REQUIRED ACTIONS
1/ Edit the spider story from "I suppose I" to "about 30 seconds.", putting "sofa" in place of "couch".
2/ In the spider story, what kind of chair is brought in from the kitchen?

DOCUMENT TEXT
I suppose I should explain why this issue of TWD is so late. So I’m sitting on the living room couch a couple of weeks ago, and I notice that Boots the Cat is staring at the ceiling. This is not unusual, because Boots is obsessed with ceilings in general, and this ceiling in particular due to the honking huge ugly ceiling fan the previous owner of this pile installed. We’ve always meant to take it down, but that would leave a big hole in the ceiling and would also require me to climb up there, which, as will become apparent in a moment, would be a very bad idea. Anyway, I glance up and notice that Mister Boots is actually staring at a huge, nasty-looking spider crawling across the ceiling and due to arrive above my head in about 30 seconds.

I have a problem with spiders, which is too bad because this house is infested with about nine different species of them. I’ve taught myself to ignore them most of the time, at least the little ones, but I happen to know this one is the kind that bite, a lesson I learned about a week after we moved in, when I sustained a chomp on my hand that took a month to heal. So I hop up and go out to the kitchen, where we have a tall, heavy chair of the sort intended to be used at a breakfast bar (which we do not have, so I don’t know why we have the chair). It’s tall enough to put me up near the ceiling, so I drag it into the living room and clamber awkwardly up, intending to show the spider a fascinating article on funicular railways I’d been reading in the magazine our local electric coop puts out instead of reliable power. I’ve never met a spider who wasn’t totally into railroads, so maybe we can be friends.

(Saved entries)
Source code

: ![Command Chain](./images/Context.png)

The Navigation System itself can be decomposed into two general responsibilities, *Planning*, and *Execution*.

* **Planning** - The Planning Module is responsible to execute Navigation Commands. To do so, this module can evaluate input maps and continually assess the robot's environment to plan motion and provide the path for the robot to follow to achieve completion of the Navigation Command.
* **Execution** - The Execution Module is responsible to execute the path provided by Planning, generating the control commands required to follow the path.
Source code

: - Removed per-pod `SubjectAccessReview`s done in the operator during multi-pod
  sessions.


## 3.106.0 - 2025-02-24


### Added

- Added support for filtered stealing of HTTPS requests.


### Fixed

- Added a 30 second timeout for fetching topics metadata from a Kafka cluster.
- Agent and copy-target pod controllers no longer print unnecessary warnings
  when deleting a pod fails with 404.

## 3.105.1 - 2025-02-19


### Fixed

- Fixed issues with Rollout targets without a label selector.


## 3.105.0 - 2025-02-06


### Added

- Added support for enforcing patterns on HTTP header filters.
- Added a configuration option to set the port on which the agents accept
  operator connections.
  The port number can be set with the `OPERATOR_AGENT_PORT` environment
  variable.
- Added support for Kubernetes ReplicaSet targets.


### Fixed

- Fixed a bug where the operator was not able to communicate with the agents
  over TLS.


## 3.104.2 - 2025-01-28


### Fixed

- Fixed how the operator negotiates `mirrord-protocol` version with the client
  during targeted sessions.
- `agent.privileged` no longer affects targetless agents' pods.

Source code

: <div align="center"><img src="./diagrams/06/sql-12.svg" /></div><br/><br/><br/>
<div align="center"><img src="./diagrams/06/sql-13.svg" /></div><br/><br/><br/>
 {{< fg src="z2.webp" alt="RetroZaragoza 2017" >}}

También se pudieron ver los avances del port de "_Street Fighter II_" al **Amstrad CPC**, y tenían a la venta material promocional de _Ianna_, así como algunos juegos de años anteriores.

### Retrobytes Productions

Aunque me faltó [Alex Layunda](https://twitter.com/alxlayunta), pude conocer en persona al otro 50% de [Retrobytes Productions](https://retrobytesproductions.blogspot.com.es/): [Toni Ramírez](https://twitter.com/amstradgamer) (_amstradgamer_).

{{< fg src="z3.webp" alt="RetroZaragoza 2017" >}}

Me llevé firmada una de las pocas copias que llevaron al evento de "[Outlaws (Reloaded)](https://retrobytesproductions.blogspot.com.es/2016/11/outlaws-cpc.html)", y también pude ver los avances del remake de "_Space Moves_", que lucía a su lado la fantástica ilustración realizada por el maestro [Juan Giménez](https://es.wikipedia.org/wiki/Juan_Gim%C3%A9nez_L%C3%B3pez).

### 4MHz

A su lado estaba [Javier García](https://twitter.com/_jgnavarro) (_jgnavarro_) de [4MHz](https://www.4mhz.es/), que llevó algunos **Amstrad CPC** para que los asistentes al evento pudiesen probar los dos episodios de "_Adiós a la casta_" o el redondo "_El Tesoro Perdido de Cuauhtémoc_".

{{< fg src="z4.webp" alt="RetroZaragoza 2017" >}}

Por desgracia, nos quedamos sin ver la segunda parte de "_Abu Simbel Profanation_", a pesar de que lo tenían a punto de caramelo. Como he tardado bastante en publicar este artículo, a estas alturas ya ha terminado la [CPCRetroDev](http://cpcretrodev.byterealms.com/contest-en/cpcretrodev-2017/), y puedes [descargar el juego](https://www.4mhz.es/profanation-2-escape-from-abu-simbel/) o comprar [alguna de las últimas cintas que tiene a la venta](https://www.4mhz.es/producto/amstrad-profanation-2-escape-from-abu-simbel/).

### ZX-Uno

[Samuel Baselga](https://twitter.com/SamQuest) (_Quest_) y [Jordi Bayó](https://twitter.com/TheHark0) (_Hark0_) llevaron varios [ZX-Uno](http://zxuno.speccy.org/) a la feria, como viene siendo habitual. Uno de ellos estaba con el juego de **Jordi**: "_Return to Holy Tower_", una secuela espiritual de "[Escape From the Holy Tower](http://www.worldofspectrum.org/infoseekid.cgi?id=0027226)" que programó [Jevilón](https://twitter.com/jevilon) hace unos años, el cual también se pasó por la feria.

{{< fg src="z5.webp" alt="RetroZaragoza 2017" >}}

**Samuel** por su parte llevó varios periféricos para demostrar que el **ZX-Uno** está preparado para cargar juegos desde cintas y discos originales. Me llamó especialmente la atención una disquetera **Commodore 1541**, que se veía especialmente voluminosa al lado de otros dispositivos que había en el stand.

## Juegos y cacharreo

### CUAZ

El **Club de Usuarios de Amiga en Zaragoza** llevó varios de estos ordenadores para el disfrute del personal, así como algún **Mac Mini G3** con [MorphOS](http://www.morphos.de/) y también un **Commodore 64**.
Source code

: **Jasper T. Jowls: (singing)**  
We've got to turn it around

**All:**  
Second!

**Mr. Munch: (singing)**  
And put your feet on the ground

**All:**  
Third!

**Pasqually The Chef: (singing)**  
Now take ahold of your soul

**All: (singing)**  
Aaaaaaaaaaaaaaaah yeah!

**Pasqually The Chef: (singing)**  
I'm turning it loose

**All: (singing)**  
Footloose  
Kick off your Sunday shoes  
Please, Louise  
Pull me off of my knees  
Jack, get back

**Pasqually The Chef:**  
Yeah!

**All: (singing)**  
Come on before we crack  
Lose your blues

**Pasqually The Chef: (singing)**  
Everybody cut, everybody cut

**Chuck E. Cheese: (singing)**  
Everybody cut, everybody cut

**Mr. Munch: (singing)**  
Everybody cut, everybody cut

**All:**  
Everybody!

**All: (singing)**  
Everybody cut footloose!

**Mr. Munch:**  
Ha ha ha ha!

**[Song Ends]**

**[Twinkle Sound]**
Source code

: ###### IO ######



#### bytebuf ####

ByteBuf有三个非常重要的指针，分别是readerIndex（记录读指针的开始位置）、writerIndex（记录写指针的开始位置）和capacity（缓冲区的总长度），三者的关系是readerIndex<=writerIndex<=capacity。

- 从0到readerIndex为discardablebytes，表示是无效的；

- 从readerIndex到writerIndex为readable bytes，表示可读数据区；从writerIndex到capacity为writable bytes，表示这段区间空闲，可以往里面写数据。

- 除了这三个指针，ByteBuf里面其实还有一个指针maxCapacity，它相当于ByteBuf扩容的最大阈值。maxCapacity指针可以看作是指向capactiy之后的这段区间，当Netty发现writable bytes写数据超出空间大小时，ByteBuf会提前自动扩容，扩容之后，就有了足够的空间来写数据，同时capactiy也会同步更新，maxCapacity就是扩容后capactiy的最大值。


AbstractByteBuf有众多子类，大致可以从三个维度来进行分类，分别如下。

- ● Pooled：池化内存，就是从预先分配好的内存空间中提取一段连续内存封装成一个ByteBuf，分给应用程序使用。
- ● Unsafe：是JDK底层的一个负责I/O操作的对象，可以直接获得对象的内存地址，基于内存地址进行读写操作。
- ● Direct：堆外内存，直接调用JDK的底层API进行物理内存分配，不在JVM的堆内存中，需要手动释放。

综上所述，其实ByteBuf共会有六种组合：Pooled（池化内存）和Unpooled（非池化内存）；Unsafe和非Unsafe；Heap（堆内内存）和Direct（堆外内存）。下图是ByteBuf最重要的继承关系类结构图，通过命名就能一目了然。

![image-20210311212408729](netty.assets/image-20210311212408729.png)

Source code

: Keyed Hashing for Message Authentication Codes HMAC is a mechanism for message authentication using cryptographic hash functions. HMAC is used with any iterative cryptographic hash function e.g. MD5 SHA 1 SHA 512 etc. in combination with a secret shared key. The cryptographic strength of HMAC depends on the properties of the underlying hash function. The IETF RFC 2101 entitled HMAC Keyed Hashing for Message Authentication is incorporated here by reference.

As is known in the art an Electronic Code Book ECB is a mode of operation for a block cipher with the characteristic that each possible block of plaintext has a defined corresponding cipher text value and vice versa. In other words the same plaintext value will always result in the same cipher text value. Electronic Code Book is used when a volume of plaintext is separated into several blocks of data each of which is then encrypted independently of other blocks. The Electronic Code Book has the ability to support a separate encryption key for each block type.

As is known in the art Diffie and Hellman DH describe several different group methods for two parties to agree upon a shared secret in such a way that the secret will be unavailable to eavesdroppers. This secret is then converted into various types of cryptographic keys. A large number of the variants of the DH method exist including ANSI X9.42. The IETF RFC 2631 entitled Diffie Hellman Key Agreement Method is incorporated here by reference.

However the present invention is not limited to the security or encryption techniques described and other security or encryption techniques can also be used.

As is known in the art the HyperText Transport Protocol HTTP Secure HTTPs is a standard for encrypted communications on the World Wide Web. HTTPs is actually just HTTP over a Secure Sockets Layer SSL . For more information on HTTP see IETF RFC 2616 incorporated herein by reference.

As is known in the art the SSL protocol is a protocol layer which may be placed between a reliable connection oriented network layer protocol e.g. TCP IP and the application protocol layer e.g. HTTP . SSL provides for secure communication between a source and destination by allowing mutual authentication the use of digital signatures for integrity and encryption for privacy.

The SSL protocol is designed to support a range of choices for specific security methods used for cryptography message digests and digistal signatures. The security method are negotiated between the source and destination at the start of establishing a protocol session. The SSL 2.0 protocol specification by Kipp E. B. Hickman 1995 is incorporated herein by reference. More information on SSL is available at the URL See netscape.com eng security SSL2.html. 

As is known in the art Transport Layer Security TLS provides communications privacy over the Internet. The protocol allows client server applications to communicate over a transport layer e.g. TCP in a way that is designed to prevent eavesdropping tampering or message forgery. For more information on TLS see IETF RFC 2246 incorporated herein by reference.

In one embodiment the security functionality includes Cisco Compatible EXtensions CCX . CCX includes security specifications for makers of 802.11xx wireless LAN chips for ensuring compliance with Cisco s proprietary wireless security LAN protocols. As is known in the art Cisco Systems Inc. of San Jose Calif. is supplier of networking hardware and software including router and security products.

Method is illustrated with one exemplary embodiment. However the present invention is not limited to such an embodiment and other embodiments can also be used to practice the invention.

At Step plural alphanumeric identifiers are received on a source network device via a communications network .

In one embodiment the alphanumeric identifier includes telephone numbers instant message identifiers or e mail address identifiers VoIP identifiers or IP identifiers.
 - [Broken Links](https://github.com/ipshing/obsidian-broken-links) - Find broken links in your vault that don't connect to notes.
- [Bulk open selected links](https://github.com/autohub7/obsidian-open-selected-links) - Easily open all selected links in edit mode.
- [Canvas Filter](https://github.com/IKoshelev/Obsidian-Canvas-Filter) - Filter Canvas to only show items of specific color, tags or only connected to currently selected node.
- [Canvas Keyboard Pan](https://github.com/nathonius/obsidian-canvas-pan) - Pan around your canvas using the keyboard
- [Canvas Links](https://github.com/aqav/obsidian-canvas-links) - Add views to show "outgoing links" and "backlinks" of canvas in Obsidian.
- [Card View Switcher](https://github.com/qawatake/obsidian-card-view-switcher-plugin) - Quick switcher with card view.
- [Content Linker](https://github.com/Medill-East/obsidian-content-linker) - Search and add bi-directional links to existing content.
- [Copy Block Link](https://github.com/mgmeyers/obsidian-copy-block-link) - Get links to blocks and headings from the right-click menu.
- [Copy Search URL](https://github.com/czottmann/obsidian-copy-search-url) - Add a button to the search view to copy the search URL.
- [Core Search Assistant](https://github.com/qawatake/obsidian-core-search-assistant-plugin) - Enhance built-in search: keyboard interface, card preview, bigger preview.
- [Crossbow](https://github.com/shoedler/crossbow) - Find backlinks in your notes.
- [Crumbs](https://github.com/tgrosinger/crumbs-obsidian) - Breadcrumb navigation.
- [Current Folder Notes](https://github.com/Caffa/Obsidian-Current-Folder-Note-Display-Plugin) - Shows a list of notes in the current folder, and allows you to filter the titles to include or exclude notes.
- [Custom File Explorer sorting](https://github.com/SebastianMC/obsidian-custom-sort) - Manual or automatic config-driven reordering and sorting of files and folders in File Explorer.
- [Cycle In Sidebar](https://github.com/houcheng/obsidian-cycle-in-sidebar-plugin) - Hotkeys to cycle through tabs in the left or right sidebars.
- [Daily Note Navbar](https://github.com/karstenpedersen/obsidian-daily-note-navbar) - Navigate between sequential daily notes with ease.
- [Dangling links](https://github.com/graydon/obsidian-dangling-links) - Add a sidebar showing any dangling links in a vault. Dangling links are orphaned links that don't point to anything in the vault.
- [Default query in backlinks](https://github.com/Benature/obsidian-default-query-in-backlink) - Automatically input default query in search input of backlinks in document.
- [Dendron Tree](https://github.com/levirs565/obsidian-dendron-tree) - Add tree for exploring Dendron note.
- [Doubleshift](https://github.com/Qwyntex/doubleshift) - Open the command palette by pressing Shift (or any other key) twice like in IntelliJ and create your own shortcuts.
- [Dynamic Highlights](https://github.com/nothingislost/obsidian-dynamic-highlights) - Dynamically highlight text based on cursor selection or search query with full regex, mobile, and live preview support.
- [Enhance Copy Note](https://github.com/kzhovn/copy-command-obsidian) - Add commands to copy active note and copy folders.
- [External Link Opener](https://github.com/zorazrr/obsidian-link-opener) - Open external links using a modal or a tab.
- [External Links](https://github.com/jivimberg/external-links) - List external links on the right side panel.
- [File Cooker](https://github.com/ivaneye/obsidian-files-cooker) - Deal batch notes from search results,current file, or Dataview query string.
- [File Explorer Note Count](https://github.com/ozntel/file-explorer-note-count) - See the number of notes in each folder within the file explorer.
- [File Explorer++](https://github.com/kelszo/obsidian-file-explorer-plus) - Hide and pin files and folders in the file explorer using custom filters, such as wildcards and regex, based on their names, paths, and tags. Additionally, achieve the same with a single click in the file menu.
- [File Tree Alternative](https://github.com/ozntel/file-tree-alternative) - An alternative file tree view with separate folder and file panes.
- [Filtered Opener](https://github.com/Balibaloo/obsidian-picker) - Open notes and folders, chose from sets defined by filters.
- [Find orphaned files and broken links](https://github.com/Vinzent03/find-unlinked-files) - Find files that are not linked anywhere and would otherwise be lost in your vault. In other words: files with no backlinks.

ACTIVITY ANSWERS
1/
I suppose I should explain why this issue of TWD is so late. So I’m sitting on the living room sofa a couple of weeks ago, and I notice that Boots the Cat is staring at the ceiling. This is not unusual, because Boots is obsessed with ceilings in general, and this ceiling in particular due to the honking huge ugly ceiling fan the previous owner of this pile installed. We’ve always meant to take it down, but that would leave a big hole in the ceiling and would also require me to climb up there, which, as will become apparent in a moment, would be a very bad idea. Anyway, I glance up and notice that Mister Boots is actually staring at a huge, nasty-looking spider crawling across the ceiling and due to arrive above my head in about 30 seconds.

2/ A tall, heavy chair of the sort meant for a breakfast bar.